Позавчерашний второй укол нисколько не помог — опухоль не опала, не размягчилась, и железным желваком все давила ему под челюсть. Сегодня, расслабленный и предвидя новый мучительный бред, он лежал в ожидании третьего укола. Договаривались с Капой после третьего укола ехать в Москву — но Павел Николаевич потерял всю энергию борьбы, он только сейчас почувствовал, что значит обречённость: третий или десятый, здесь или в Москве, но если опухоль не поддаётся лекарству, она не поддастся. Правда, опухоль ещё не была смерть: она могла остаться, сделать инвалидом, уродом, больным — но всё-таки связи опухоли со смертью Павел Николаевич не усматривал до вчерашнего дня, пока тот же Оглоед, начитавшийся медицинских книжек, не стал кому-то объяснять, что опухоль пускает яды по всему телу — и вот почему нельзя её в теле терпеть.
И Павла Николаевича защипало, и понял он, что отмахнуться от смерти не выходит. Вчера на первом этаже он своими глазами видел, как на послеоперационного натянули с головой простыню. Теперь он осмыслил выражение, которое слышал между санитарками: "этому скоро подпростынку". Вот оно что! — смерть представляется нам чёрной, но это только подступы к ней, а сама она — белая.

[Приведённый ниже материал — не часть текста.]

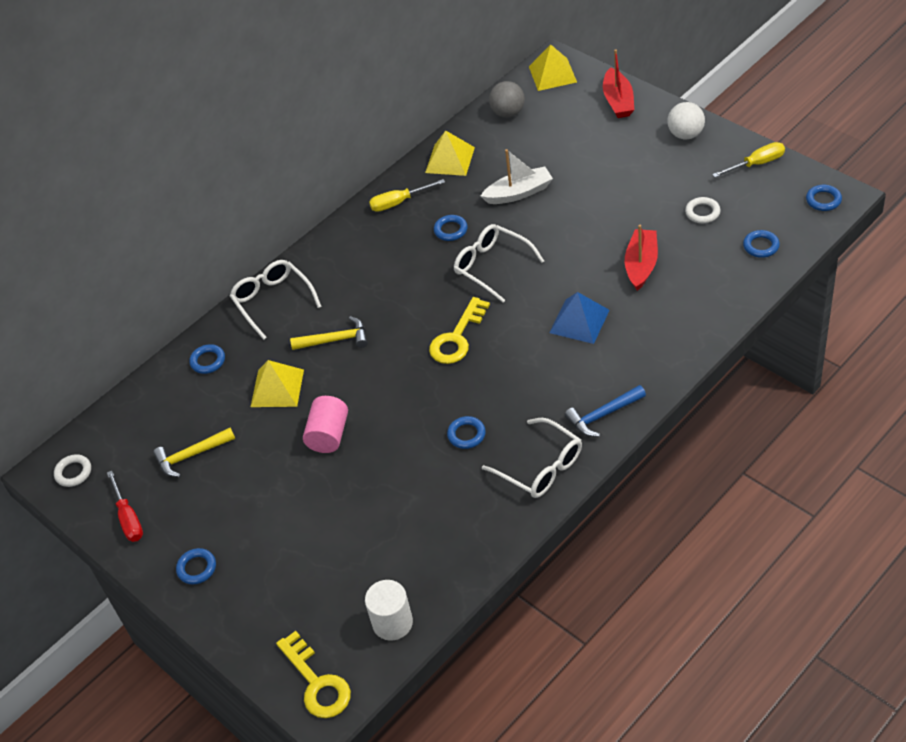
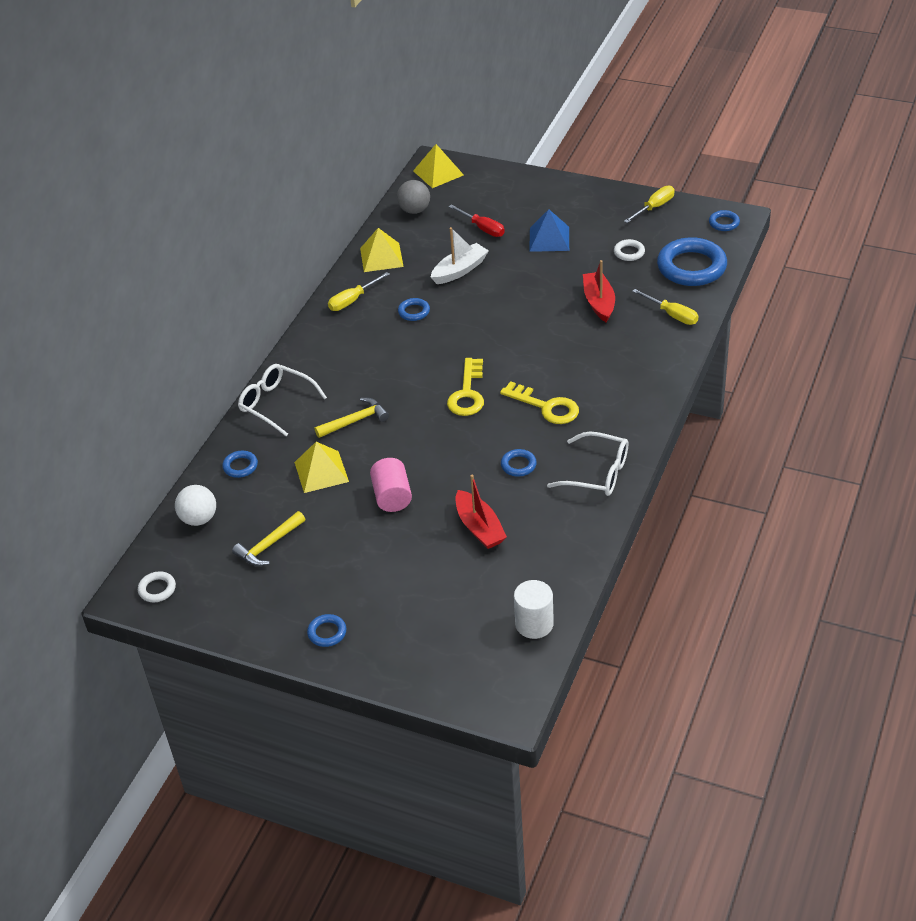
camera: 25 degrees left, 5 degrees down
red screwdriver [107,471,143,542] -> red screwdriver moved to [448,205,505,237]
yellow key [276,631,351,718] -> yellow key moved to [500,381,579,424]
white glasses [454,224,544,302] -> none
blue pyramid [549,292,610,344] -> blue pyramid moved to [529,209,569,252]
blue hammer [565,385,646,437] -> none
red boat [603,49,634,118] -> red boat moved to [455,475,507,549]
white ball [667,102,705,140] -> white ball moved to [175,485,216,526]
blue ring [743,230,780,258] -> blue ring [657,237,727,286], size x2.19
none -> yellow screwdriver [632,289,698,325]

Конечно, Русанов всегда знал, что поскольку все люди смертны, когда-нибудь должен сдать дела и он. Но — когда-нибудь, но не сейчас же! Когда-нибудьне страшно умереть-страшно умереть вот сейчас.

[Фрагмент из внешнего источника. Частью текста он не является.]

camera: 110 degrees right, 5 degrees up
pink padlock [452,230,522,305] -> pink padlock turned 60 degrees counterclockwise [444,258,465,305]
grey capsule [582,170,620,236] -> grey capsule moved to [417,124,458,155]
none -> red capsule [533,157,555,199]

Белая равнодушная смерть в виде простыни, обволакивающей никакую фигуру, пустоту, подходила к нему осторожно, не шумя, в шлёпанцах, — а Русанов, застигнутый этой подкрадкой смерти, не только бороться с нею не мог, а вообще ничего о ней не мог ни подумать, ни решить, ни высказать. Она пришла незаконно, и не было правила, не было инструкции, которая защищала бы Павла Николаевича.